И мы радовались вместе: он жив!

Однажды она сказала:

— А ведь ему там тяжелее, чем мне…

Я поняла: ей хотелось попросить меня не писать Семену об отце, но она не знает, как сказать об этом.

И я сказала:

— Я ему пишу все больше о себе, о своей работе…

Она поняла. Молча взглянула на меня благодарными глазами, заправила волосы под платок. Она сильно постарела, похудела, и руки у нее были худые, с толстыми жилами, с изуродованными работой пальцами.

Невольно мне вспомнилась холеная ладонь кассирши, ровно подстриженные, яркие, полированные ногти.

— Будешь писать — от меня привет, — сказала она. — Все у нас хорошо, пиши, все ладно…

— Конечно, — ответила я.

Надо же было так случиться, что в этот же день, немного позднее, я встретила отца Семена. Он шел по Калужской площади, держа в руках какой-то большой сверток, должно быть продукты. Все кругом были худые, бледные, а он выделялся изо всех розовым лицом, благополучным, сытым видом, даже гимнастерка и сапоги словно бы подчеркивали его цветущий вид.

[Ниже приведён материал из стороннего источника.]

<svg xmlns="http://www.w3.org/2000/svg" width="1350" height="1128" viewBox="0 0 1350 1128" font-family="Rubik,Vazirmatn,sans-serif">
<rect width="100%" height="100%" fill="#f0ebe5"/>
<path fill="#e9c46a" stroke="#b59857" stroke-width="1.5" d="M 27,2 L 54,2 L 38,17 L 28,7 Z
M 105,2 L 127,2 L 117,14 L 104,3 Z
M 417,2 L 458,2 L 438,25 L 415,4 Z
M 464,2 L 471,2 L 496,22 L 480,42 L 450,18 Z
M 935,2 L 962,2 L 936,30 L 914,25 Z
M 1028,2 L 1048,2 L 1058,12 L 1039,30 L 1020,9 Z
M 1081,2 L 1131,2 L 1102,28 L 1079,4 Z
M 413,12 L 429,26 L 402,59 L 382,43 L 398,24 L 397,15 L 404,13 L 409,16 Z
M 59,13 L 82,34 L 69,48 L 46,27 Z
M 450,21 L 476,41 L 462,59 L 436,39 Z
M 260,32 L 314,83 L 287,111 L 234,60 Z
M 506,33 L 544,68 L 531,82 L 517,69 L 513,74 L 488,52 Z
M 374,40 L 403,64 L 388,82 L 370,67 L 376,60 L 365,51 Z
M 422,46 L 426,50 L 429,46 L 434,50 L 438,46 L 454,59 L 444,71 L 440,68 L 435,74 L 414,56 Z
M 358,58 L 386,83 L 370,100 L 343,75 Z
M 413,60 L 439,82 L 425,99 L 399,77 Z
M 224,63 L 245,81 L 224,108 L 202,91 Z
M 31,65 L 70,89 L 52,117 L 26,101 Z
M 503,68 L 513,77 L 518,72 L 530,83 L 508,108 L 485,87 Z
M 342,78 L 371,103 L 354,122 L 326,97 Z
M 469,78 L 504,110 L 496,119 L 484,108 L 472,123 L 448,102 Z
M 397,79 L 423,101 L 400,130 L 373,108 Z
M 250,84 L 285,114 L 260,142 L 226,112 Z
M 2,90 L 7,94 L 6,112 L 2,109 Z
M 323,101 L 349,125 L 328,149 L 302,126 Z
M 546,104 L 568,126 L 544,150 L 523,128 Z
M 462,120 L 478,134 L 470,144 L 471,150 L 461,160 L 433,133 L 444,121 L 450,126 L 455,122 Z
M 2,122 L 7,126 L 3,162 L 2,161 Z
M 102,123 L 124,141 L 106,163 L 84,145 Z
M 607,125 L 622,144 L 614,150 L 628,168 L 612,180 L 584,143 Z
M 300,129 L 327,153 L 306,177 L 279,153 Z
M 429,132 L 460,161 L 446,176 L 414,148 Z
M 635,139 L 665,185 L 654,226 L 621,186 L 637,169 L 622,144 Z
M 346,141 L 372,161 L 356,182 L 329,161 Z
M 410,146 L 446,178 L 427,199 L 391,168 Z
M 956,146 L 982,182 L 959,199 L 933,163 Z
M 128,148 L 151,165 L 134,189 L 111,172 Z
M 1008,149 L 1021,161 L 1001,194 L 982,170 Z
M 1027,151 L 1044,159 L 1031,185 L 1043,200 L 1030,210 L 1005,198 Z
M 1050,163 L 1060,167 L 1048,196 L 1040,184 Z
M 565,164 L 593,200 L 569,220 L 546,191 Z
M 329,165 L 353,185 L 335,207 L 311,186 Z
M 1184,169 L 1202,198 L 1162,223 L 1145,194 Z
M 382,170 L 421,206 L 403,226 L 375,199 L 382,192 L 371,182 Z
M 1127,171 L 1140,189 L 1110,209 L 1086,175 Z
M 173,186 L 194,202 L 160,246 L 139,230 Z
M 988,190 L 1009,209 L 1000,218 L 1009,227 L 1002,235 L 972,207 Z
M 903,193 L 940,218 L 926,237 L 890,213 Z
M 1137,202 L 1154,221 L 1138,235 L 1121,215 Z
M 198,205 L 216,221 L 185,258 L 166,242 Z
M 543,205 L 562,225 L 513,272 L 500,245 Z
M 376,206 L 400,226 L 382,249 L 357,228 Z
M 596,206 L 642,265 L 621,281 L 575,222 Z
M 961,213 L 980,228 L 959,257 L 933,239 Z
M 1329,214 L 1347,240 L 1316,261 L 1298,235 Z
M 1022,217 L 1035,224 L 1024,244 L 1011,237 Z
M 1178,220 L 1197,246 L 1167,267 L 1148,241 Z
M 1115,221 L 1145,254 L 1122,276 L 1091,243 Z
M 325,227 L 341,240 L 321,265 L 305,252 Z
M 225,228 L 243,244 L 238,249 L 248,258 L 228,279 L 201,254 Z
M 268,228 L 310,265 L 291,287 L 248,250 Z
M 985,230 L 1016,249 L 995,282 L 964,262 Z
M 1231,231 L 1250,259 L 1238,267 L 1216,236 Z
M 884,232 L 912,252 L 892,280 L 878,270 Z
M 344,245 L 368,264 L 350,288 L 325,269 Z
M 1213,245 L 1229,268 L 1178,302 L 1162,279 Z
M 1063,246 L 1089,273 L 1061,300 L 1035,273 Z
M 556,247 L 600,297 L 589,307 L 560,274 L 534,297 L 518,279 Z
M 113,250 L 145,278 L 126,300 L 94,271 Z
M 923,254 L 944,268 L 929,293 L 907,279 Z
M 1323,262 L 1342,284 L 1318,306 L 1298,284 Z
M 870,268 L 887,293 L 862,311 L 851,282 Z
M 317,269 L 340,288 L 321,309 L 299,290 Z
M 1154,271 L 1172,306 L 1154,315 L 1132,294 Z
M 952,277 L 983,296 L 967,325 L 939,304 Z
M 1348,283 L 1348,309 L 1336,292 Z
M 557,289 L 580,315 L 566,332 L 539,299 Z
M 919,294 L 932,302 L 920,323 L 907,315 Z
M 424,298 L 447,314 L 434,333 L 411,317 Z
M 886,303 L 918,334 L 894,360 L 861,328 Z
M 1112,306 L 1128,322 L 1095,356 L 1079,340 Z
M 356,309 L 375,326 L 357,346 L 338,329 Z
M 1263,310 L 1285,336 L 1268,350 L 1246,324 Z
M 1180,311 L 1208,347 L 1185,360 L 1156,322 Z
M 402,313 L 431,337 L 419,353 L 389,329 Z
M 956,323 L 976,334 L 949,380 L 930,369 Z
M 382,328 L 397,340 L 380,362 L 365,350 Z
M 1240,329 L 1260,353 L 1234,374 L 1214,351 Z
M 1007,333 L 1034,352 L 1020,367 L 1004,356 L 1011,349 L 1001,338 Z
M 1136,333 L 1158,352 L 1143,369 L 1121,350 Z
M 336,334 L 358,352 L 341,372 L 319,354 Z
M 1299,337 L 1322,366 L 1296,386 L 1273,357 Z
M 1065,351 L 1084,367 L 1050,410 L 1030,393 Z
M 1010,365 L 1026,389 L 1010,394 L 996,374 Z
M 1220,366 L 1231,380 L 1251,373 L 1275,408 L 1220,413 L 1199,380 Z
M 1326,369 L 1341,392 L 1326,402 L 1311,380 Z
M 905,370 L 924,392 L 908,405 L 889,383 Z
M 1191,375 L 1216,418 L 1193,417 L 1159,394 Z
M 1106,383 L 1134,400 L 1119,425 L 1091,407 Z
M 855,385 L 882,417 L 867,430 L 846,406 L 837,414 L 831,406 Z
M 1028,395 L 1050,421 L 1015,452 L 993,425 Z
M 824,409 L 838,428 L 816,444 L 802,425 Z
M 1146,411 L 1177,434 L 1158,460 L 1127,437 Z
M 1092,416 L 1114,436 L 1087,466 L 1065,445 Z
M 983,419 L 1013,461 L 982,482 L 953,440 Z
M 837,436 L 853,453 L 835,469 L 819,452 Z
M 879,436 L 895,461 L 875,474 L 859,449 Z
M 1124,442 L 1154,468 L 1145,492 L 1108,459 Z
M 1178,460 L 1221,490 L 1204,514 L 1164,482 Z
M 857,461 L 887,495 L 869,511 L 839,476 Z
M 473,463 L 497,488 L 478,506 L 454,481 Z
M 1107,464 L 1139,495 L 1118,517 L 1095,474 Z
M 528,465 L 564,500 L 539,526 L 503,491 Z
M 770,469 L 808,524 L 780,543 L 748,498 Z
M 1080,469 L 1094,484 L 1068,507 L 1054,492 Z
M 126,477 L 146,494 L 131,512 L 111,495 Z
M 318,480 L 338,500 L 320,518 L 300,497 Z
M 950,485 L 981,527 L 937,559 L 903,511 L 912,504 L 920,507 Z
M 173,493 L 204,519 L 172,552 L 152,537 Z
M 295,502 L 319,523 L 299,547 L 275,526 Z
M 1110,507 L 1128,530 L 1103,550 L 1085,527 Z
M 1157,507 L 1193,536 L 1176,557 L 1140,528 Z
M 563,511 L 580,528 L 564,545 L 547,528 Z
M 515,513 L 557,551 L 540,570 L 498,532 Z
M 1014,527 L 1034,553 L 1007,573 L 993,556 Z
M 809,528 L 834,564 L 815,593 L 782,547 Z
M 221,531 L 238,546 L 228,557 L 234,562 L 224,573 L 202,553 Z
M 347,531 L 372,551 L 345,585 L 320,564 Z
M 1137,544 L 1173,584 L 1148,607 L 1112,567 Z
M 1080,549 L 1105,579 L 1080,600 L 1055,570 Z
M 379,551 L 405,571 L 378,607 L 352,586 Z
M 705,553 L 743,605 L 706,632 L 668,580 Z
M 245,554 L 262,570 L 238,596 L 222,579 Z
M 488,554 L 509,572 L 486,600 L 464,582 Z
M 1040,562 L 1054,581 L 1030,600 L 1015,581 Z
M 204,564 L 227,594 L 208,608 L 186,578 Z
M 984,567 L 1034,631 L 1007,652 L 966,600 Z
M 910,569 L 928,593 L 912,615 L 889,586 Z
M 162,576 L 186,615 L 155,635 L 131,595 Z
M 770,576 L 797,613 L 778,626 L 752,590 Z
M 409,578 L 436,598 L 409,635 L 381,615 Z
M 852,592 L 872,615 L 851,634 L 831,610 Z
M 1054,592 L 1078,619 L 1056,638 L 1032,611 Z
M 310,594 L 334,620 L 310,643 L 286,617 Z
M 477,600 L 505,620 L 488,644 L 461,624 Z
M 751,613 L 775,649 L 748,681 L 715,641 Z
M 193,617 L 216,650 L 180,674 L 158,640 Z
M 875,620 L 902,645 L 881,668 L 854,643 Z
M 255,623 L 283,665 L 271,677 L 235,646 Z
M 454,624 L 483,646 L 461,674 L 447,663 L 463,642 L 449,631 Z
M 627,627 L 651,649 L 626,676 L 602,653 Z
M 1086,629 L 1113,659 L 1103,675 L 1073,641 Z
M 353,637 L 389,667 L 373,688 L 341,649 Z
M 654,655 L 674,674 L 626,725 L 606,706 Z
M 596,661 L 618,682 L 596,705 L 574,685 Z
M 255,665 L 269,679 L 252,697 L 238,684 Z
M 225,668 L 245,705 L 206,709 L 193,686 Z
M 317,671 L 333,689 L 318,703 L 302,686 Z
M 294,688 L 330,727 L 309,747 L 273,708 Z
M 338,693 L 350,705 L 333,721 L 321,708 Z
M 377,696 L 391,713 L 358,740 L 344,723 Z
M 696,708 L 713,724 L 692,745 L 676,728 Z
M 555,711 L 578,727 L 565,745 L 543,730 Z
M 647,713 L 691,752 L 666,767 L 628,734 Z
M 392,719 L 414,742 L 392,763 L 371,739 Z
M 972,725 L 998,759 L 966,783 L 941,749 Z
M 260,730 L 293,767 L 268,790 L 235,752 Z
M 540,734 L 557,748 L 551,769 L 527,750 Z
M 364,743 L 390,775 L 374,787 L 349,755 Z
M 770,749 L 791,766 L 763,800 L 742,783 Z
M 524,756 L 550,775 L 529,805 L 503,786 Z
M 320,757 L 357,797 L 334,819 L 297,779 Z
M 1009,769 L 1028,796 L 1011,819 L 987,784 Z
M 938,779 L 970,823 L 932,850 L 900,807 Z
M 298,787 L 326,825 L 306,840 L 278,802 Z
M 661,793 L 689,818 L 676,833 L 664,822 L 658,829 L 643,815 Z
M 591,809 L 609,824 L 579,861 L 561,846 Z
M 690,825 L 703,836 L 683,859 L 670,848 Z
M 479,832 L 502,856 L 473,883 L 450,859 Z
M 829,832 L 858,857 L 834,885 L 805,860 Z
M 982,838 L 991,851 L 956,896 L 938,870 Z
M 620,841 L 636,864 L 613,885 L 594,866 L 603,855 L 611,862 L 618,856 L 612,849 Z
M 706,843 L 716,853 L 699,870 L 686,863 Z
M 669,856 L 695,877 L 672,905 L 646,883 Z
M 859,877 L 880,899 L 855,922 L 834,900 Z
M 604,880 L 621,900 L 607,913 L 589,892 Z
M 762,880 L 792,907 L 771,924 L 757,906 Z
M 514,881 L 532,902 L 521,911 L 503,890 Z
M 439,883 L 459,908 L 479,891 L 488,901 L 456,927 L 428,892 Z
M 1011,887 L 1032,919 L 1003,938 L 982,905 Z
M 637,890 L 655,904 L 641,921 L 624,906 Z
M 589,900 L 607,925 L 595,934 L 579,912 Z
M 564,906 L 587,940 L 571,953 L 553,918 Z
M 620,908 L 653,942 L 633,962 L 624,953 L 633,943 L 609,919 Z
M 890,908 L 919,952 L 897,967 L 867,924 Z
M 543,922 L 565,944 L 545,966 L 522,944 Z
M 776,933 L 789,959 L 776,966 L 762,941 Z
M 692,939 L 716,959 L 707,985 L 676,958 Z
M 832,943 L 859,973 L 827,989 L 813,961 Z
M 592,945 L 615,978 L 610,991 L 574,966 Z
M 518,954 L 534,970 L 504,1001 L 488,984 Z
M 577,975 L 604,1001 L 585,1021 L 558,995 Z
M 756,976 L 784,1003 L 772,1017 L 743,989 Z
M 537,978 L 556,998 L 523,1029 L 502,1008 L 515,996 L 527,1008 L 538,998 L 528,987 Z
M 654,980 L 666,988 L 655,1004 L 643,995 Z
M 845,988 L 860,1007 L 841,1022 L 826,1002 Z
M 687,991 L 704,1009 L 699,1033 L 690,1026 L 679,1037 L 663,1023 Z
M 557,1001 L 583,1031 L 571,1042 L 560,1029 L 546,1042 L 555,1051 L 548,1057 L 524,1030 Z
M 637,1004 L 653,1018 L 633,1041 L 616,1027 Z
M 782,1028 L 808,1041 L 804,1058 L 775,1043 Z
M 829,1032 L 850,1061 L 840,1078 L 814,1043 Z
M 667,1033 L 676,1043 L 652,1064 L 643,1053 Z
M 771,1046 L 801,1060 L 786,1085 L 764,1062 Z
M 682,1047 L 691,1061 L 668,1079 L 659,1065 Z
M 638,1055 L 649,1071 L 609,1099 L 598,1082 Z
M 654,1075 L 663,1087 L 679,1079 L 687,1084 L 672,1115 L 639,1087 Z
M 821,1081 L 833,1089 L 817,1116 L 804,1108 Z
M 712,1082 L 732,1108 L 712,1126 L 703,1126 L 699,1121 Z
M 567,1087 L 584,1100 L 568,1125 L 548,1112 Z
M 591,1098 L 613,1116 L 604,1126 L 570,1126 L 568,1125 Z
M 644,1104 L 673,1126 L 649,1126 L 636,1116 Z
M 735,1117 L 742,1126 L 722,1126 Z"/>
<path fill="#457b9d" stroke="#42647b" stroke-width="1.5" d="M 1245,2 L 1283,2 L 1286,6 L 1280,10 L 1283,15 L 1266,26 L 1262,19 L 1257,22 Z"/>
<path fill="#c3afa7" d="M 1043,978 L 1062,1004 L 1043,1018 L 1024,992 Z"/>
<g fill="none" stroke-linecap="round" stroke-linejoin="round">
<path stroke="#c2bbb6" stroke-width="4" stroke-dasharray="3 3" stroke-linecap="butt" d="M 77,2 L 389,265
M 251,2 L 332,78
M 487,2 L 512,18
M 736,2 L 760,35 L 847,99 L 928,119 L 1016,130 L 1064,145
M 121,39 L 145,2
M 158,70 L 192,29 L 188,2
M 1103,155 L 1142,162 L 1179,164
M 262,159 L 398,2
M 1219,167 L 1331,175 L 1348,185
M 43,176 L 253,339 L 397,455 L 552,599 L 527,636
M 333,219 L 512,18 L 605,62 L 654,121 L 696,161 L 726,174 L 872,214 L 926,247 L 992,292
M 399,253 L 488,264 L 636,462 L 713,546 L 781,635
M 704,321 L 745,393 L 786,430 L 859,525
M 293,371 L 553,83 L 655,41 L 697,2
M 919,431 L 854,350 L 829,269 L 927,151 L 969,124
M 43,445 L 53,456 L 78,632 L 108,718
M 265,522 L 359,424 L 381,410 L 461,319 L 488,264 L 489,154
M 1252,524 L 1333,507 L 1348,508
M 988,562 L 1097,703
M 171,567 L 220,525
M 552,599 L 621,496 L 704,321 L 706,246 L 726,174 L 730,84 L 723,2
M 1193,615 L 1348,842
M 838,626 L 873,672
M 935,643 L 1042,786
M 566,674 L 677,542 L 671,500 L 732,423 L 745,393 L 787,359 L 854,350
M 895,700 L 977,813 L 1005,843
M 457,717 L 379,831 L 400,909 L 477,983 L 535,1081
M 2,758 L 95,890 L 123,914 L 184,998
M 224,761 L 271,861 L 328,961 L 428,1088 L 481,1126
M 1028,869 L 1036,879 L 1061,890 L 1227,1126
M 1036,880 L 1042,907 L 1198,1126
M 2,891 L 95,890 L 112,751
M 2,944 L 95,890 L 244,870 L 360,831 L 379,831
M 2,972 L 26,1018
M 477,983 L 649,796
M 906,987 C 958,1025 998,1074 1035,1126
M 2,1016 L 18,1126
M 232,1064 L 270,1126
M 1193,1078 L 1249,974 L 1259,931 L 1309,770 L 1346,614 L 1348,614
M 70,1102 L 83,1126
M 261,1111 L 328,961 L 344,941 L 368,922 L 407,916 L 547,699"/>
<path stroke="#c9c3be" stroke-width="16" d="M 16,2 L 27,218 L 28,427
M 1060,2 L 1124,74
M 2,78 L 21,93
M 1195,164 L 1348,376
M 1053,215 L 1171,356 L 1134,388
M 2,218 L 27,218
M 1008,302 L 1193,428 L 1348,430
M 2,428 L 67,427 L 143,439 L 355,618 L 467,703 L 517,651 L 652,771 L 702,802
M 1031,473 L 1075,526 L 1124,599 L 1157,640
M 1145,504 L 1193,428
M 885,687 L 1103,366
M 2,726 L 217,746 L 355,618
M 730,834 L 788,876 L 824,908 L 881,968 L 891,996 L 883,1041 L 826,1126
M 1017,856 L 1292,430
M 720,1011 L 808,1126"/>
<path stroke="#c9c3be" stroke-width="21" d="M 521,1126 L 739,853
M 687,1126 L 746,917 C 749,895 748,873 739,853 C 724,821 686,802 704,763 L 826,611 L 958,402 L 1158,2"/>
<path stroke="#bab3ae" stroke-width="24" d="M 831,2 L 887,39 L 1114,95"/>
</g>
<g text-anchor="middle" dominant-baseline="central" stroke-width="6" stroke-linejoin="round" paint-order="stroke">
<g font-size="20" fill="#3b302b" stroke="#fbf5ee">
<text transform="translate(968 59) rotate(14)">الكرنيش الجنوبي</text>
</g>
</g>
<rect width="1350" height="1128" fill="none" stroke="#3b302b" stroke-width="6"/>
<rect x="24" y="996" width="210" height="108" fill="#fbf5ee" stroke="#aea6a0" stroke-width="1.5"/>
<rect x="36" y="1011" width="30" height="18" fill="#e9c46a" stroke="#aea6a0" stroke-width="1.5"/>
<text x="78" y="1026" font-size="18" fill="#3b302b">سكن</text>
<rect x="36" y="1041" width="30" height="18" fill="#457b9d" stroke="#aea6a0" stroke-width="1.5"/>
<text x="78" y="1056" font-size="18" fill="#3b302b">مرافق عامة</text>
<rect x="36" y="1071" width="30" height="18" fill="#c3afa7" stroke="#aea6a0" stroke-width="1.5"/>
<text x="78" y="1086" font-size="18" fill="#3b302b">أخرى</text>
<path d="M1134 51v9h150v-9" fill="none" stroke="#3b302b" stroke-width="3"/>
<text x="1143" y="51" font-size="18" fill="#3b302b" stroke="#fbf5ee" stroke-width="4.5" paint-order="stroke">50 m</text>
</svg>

— Два дня дежурил на фабрике, — сказал он мне.

Я ничего не ответила. Не хотелось говорить с ним. Но он удержал меня. Он сказал, похлопывая по своей полевой сумке:

— Война, Катюша, штука жестокая. Требует жертв! — Хорошо выбритые щеки его сияли перламутровым румянцем. — Поверь, я тоже рвался на фронт, я все время подавал заявления, а мне сказали: цыц, сиди здесь, ты нужен фронту в Москве.

Я часто ловила себя на ненаходчивости, неумении вовремя ответить.

Витька говорил обо мне:

«У тебя рот на запоре, зато на лестнице ты уже герой!»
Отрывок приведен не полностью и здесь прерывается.